* EXERCISE AIM *
A word-for-word copy of the records is needed, with every picture left out.
═══ RECORDS FOR THE EXERCISE
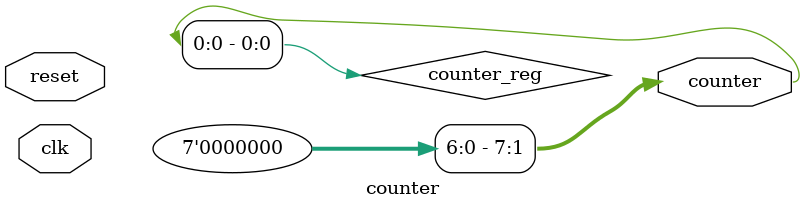
<source format=v>
`timescale 1ns/1ps
module counter(input wire clk, reset, 
		output wire [7:0] counter);
reg [7:0] count_reg;
always@(posedge clk) begin
if(reset) begin 
count_reg <=8'b0;
end
else begin
count_reg = count_reg + 1;
end
end
assign counter = counter_reg;
endmodule


</source>
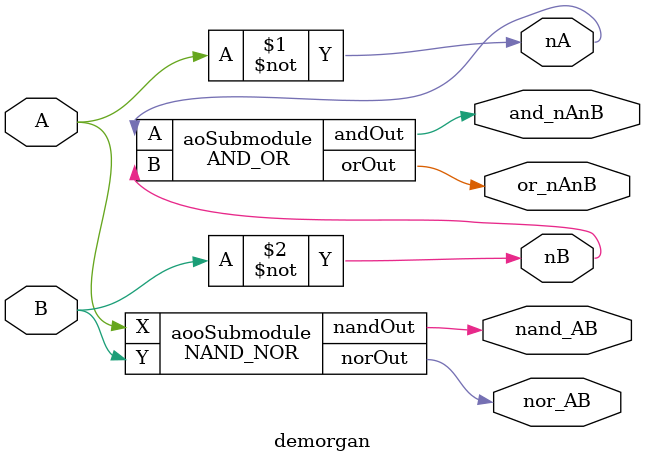
<source format=v>
module AND_OR(andOut, orOut, A, B);
   output andOut, orOut;
   input A, B;
   and TheAndGate (andOut, A, B);
   or TheOrGate (orOut, A, B);
endmodule

// Compute the logical NAND and NOR of inputs X and Y.
module NAND_NOR(nandOut, norOut, X, Y);
   output nandOut, norOut;
   input X, Y;
   wire andVal, orVal;
   AND_OR aoSubmodule (andVal, orVal, X, Y);
   not n1 (nandOut, andVal);
   not n2 (norOut, orVal);
endmodule 

//Given A and B, calculate the notA, notB, AND of notA and notB, OR of notA notB, NAND of A and B, NOR of A and B from input A and B
module demorgan(A, B, nA, nB, and_nAnB, or_nAnB, nand_AB, nor_AB);
  output nA, nB, and_nAnB, or_nAnB, nand_AB, nor_AB;
  input A,B; 
  wire nA, nB;
  //find nA and nB
  not Ainv(nA, A);    // Top inverter is named Ainv, takes signal A as input and produces signal nA
  not Binv(nB, B);

  //Pass nA and nB into AND_OR submodule and calculate and_nAnB and or_nAnB
  AND_OR aoSubmodule (and_nAnB, or_nAnB, nA, nB);

  //Pass A and B into NAND_NOR submodule and calcualte nand_AB and nor_AB
  NAND_NOR aooSubmodule (nand_AB, nor_AB, A, B);

endmodule


</source>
══════
* TASK ANSWER *
<source format=v>
`timescale 1ns/1ps
module counter(input wire clk, reset, 
		output wire [7:0] counter);
reg [7:0] count_reg;
always@(posedge clk) begin
if(reset) begin 
count_reg <=8'b0;
end
else begin
count_reg = count_reg + 1;
end
end
assign counter = counter_reg;
endmodule


</source>
<source format=v>
module AND_OR(andOut, orOut, A, B);
   output andOut, orOut;
   input A, B;
   and TheAndGate (andOut, A, B);
   or TheOrGate (orOut, A, B);
endmodule

// Compute the logical NAND and NOR of inputs X and Y.
module NAND_NOR(nandOut, norOut, X, Y);
   output nandOut, norOut;
   input X, Y;
   wire andVal, orVal;
   AND_OR aoSubmodule (andVal, orVal, X, Y);
   not n1 (nandOut, andVal);
   not n2 (norOut, orVal);
endmodule 

//Given A and B, calculate the notA, notB, AND of notA and notB, OR of notA notB, NAND of A and B, NOR of A and B from input A and B
module demorgan(A, B, nA, nB, and_nAnB, or_nAnB, nand_AB, nor_AB);
  output nA, nB, and_nAnB, or_nAnB, nand_AB, nor_AB;
  input A,B; 
  wire nA, nB;
  //find nA and nB
  not Ainv(nA, A);    // Top inverter is named Ainv, takes signal A as input and produces signal nA
  not Binv(nB, B);

  //Pass nA and nB into AND_OR submodule and calculate and_nAnB and or_nAnB
  AND_OR aoSubmodule (and_nAnB, or_nAnB, nA, nB);

  //Pass A and B into NAND_NOR submodule and calcualte nand_AB and nor_AB
  NAND_NOR aooSubmodule (nand_AB, nor_AB, A, B);

endmodule


</source>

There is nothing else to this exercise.